Compartir de forma abierta y colegiada tiene valor inestimable, pues se recuperan esfuerzos de otra manera invisibles, en un momento donde el profesorado sufre recarga laboral por la multiplicación de actividades y responsabilidades. A veces, sin más motivación que las reflejadas en las pantallas por sus estudiantes, por aquellos estudiantes que lograban o deseaban conectarse; con frecuencia, en situaciones institucionales hostiles o insensibles.
Esa lección se refuerza con otra, igualmente poderosa: el trabajo pedagógico sólo es posible mediante la cooperación. Nunca como ahora queda tan claro que las escuelas de enseñanza básica o elemental requieren del apoyo familiar, de padres y madres auxiliando a los hijos, de maestros laborando en equipo y entre ellos con sus autoridades escolares. Pero en el ámbito universitario, aunque en menor proporción, también se precisa el sostén familiar, desde la comprensión/exigencia hasta la dotación de condiciones básicas.

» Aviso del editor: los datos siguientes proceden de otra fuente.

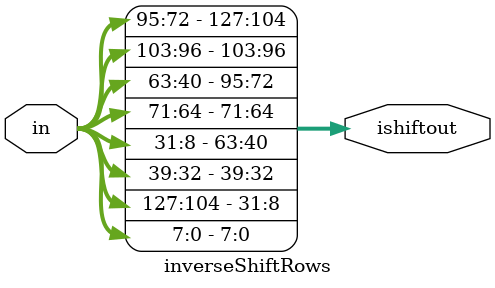
<source format=v>
module inverseShiftRows(
    input [127:0] in,
    output [127:0] ishiftout
    );
    
    //ilk satır r=0 kaydırma yok
    assign ishiftout[7:0]     =  in[7:0];       // Byte 0
    assign ishiftout[39:32]   =  in[39:32];     // Byte 4
    assign ishiftout[71:64]   =  in[71:64];     // Byte 8
    assign ishiftout[103:96]  =  in[103:96];    // Byte 12

    //ikinci satır r=1 1 kez sağa kaydırma
    assign ishiftout[47:40]   =  in[15:8];     // Byte 1
    assign ishiftout[79:72]   =  in[47:40];    // Byte 5
    assign ishiftout[111:104] =  in[79:72];    // Byte 9
    assign ishiftout[15:8]    =  in[111:104];  // Byte 13
    
    //üçüncü satır r=2 2 kez sağa kaydırma
    assign ishiftout[55:48]   =  in[23:16];     // Byte 2
    assign ishiftout[87:80]   =  in[55:48];     // Byte 6
    assign ishiftout[119:112] =  in[87:80];     // Byte 10
    assign ishiftout[23:16]   =  in[119:112];   // Byte 14
    
    //dördüncü satır r=3 3 kez sağa kaydırma
    assign ishiftout[63:56]   =  in[31:24];    // Byte 3
    assign ishiftout[95:88]   =  in[63:56];    // Byte 7
    assign ishiftout[127:120] =  in[95:88];    // Byte 11
    assign ishiftout[31:24]   =  in[127:120];  // Byte 15
    
endmodule

</source>
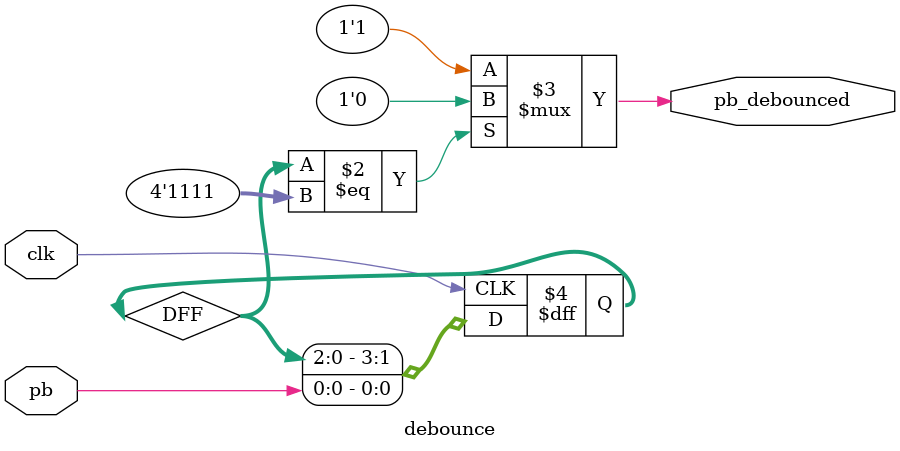
<source format=v>
`timescale 1ns / 1ps
module debounce (pb_debounced, pb, clk);
output pb_debounced; // signal of a pushbutton after being debounced
input pb; // signal from a pushbutton
input clk;

reg [3:0] DFF; // use shift_reg to filter pushbutton bounce
always @(posedge clk) begin
    DFF[3:1] <= DFF[2:0];
    DFF[0] <= pb;
end
assign pb_debounced = ((DFF == 4'b1111) ? 1'b0 : 1'b1);
endmodule
</source>
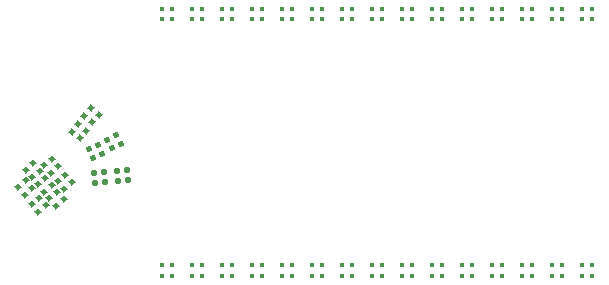
<source format=gbr>
%TF.GenerationSoftware,KiCad,Pcbnew,8.0.1*%
%TF.CreationDate,2024-03-29T07:39:29-07:00*%
%TF.ProjectId,V5LEDboard,56354c45-4462-46f6-9172-642e6b696361,rev?*%
%TF.SameCoordinates,Original*%
%TF.FileFunction,Paste,Top*%
%TF.FilePolarity,Positive*%
%FSLAX46Y46*%
G04 Gerber Fmt 4.6, Leading zero omitted, Abs format (unit mm)*
G04 Created by KiCad (PCBNEW 8.0.1) date 2024-03-29 07:39:29*
%MOMM*%
%LPD*%
G01*
G04 APERTURE LIST*
G04 Aperture macros list*
%AMRotRect*
0 Rectangle, with rotation*
0 The origin of the aperture is its center*
0 $1 length*
0 $2 width*
0 $3 Rotation angle, in degrees counterclockwise*
0 Add horizontal line*
21,1,$1,$2,0,0,$3*%
G04 Aperture macros list end*
%ADD10R,0.450000X0.450000*%
%ADD11RotRect,0.450000X0.450000X118.000000*%
%ADD12RotRect,0.450000X0.450000X95.000000*%
%ADD13RotRect,0.450000X0.450000X220.500000*%
%ADD14RotRect,0.450000X0.450000X141.000000*%
G04 APERTURE END LIST*
D10*
%TO.C,D16*%
X122765000Y-105791000D03*
X123615000Y-105791000D03*
X122765000Y-106641000D03*
X123615000Y-106641000D03*
%TD*%
%TO.C,D17*%
X125305000Y-105791000D03*
X126155000Y-105791000D03*
X125305000Y-106641000D03*
X126155000Y-106641000D03*
%TD*%
%TO.C,D12*%
X130385000Y-84074000D03*
X131235000Y-84074000D03*
X130385000Y-84924000D03*
X131235000Y-84924000D03*
%TD*%
%TO.C,D24*%
X143085000Y-105791000D03*
X143935000Y-105791000D03*
X143085000Y-106641000D03*
X143935000Y-106641000D03*
%TD*%
%TO.C,D18*%
X127845000Y-105791000D03*
X128695000Y-105791000D03*
X127845000Y-106641000D03*
X128695000Y-106641000D03*
%TD*%
D11*
%TO.C,D34*%
X118543873Y-95875578D03*
X118144822Y-95125073D03*
X119294378Y-95476527D03*
X118895327Y-94726022D03*
%TD*%
D10*
%TO.C,D11*%
X132925000Y-84074000D03*
X133775000Y-84074000D03*
X132925000Y-84924000D03*
X133775000Y-84924000D03*
%TD*%
%TO.C,D20*%
X132925000Y-105791000D03*
X133775000Y-105791000D03*
X132925000Y-106641000D03*
X133775000Y-106641000D03*
%TD*%
D12*
%TO.C,D36*%
X119069859Y-98631424D03*
X118995776Y-97784659D03*
X119916624Y-98557341D03*
X119842541Y-97710576D03*
%TD*%
D13*
%TO.C,D43*%
X113451379Y-99005561D03*
X112805039Y-99557579D03*
X112899361Y-98359221D03*
X112253021Y-98911239D03*
%TD*%
D10*
%TO.C,D9*%
X138005000Y-84074000D03*
X138855000Y-84074000D03*
X138005000Y-84924000D03*
X138855000Y-84924000D03*
%TD*%
D13*
%TO.C,D41*%
X114441979Y-100173961D03*
X113795639Y-100725979D03*
X113889961Y-99527621D03*
X113243621Y-100079639D03*
%TD*%
D10*
%TO.C,D28*%
X153245000Y-105791000D03*
X154095000Y-105791000D03*
X153245000Y-106641000D03*
X154095000Y-106641000D03*
%TD*%
D13*
%TO.C,D42*%
X115127779Y-98751561D03*
X114481439Y-99303579D03*
X114575761Y-98105221D03*
X113929421Y-98657239D03*
%TD*%
D10*
%TO.C,D26*%
X148165000Y-105791000D03*
X149015000Y-105791000D03*
X148165000Y-106641000D03*
X149015000Y-106641000D03*
%TD*%
%TO.C,D21*%
X135465000Y-105791000D03*
X136315000Y-105791000D03*
X135465000Y-106641000D03*
X136315000Y-106641000D03*
%TD*%
%TO.C,D4*%
X150705000Y-84074000D03*
X151555000Y-84074000D03*
X150705000Y-84924000D03*
X151555000Y-84924000D03*
%TD*%
D13*
%TO.C,D40*%
X112943388Y-100681956D03*
X112297044Y-101233988D03*
X112391356Y-100035612D03*
X111745012Y-100587644D03*
%TD*%
D10*
%TO.C,D5*%
X148165000Y-84074000D03*
X149015000Y-84074000D03*
X148165000Y-84924000D03*
X149015000Y-84924000D03*
%TD*%
%TO.C,D3*%
X153245000Y-84074000D03*
X154095000Y-84074000D03*
X153245000Y-84924000D03*
X154095000Y-84924000D03*
%TD*%
D13*
%TO.C,D37*%
X113984779Y-97405361D03*
X113338439Y-97957379D03*
X113432761Y-96759021D03*
X112786421Y-97311039D03*
%TD*%
D10*
%TO.C,D15*%
X122765000Y-84074000D03*
X123615000Y-84074000D03*
X122765000Y-84924000D03*
X123615000Y-84924000D03*
%TD*%
%TO.C,D19*%
X130385000Y-105791000D03*
X131235000Y-105791000D03*
X130385000Y-106641000D03*
X131235000Y-106641000D03*
%TD*%
%TO.C,D27*%
X150705000Y-105791000D03*
X151555000Y-105791000D03*
X150705000Y-106641000D03*
X151555000Y-106641000D03*
%TD*%
D13*
%TO.C,D39*%
X111800379Y-99234161D03*
X111154039Y-99786179D03*
X111248361Y-98587821D03*
X110602021Y-99139839D03*
%TD*%
D14*
%TO.C,D32*%
X116864052Y-93676896D03*
X116203478Y-93141974D03*
X117398974Y-93016322D03*
X116738400Y-92481400D03*
%TD*%
D10*
%TO.C,D8*%
X140545000Y-84074000D03*
X141395000Y-84074000D03*
X140545000Y-84924000D03*
X141395000Y-84924000D03*
%TD*%
D14*
%TO.C,D31*%
X115797252Y-95023096D03*
X115136678Y-94488174D03*
X116332174Y-94362522D03*
X115671600Y-93827600D03*
%TD*%
D11*
%TO.C,D33*%
X116969073Y-96713778D03*
X116570022Y-95963273D03*
X117719578Y-96314727D03*
X117320527Y-95564222D03*
%TD*%
D10*
%TO.C,D29*%
X155785000Y-105791000D03*
X156635000Y-105791000D03*
X155785000Y-106641000D03*
X156635000Y-106641000D03*
%TD*%
%TO.C,D2*%
X155785000Y-84074000D03*
X156635000Y-84074000D03*
X155785000Y-84924000D03*
X156635000Y-84924000D03*
%TD*%
%TO.C,D6*%
X145625000Y-84074000D03*
X146475000Y-84074000D03*
X145625000Y-84924000D03*
X146475000Y-84924000D03*
%TD*%
%TO.C,D23*%
X140545000Y-105791000D03*
X141395000Y-105791000D03*
X140545000Y-106641000D03*
X141395000Y-106641000D03*
%TD*%
%TO.C,D30*%
X158325000Y-105791000D03*
X159175000Y-105791000D03*
X158325000Y-106641000D03*
X159175000Y-106641000D03*
%TD*%
%TO.C,D7*%
X143085000Y-84074000D03*
X143935000Y-84074000D03*
X143085000Y-84924000D03*
X143935000Y-84924000D03*
%TD*%
%TO.C,D25*%
X145625000Y-105791000D03*
X146475000Y-105791000D03*
X145625000Y-106641000D03*
X146475000Y-106641000D03*
%TD*%
%TO.C,D22*%
X138005000Y-105791000D03*
X138855000Y-105791000D03*
X138005000Y-106641000D03*
X138855000Y-106641000D03*
%TD*%
%TO.C,D13*%
X127845000Y-84074000D03*
X128695000Y-84074000D03*
X127845000Y-84924000D03*
X128695000Y-84924000D03*
%TD*%
D12*
%TO.C,D35*%
X117114059Y-98809224D03*
X117039976Y-97962459D03*
X117960824Y-98735141D03*
X117886741Y-97888376D03*
%TD*%
D10*
%TO.C,D14*%
X125305000Y-84074000D03*
X126155000Y-84074000D03*
X125305000Y-84924000D03*
X126155000Y-84924000D03*
%TD*%
%TO.C,D1*%
X158325000Y-84074000D03*
X159175000Y-84074000D03*
X158325000Y-84924000D03*
X159175000Y-84924000D03*
%TD*%
%TO.C,D10*%
X135465000Y-84074000D03*
X136315000Y-84074000D03*
X135465000Y-84924000D03*
X136315000Y-84924000D03*
%TD*%
D13*
%TO.C,D38*%
X112435379Y-97786361D03*
X111789039Y-98338379D03*
X111883361Y-97140021D03*
X111237021Y-97692039D03*
%TD*%
M02*

</source>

Que la educación es una tarea colectiva no tenemos duda desde los territorios de la escuela. Fuera de ella, no siempre se entendió. Frente a la pandemia la evidencia es mayúscula: los impactos pedagógicos más profundos podrán sortearse, en buena medida, con una renovada noción de lo colectivo, con instituciones en procesos de reconformación.
Muchos congresos del tipo que aludo al principio tendrían que realizarse en las universidades, en centros y sistemas escolares. Encuentros donde los protagonistas sean los propios docentes, no sólo con expertos que disertan y luego dejan espacios secundarios a los asistentes. No. Los protagonistas deben ser los mismos que construyen las prácticas en salones de clase.
La revisión profunda y autocrítica de las prácticas docentes es una de las exigencias mayores de los tiempos pospandemia. Sin comprensión y compromiso magisterial para la transformación, los cambios formales que se introduzcan y los equipamientos adquiridos serán sólo modificaciones cosméticas, alteraciones más o menos efímeras que adornen discursos revestidos de nuevas palabras, sin aterrizajes en la praxis.
Aprender de los errores, entonces, es una oportunidad enorme de crecimiento. Porque mucho podemos obtener y porque la práctica está repleta de equívocos, pruebas fallidas, intentos a medias… Material precioso para análisis que conduzcan a intentos menos imperfectos. Incluso, para cambiar la brujula en el sentido de examinar lo que no resulta “exitoso”. Tenemos que dejar de pensar que el error es un pecado por haber mordido la manzana en el paraíso docente de los impolutos.
¿Cuántas experiencias pedagógicas se cocinaron durante estos dos años en América Latina, una región de más de 400 millones de habitantes y una veintena de países, con cientos de miles de escuelas y millones de maestros? ¿Cuántas de ellas serán silenciadas por rutinas anestésicas y exigencias burocráticas? ¿Cuánto de todo ello puede aprenderse?
En síntesis, frente a los errores en el ensayo de proyectos educativos, podemos tirarlos a la basura, sin comprender lo sucedido, ni valorar logros, así sean menores; o podemos analizarlos, desmenuzarlos, aprovecharlos. Es indudable: la pandemia se convirtió en oportunidad de aprendizajes para la reinvención de la escuela.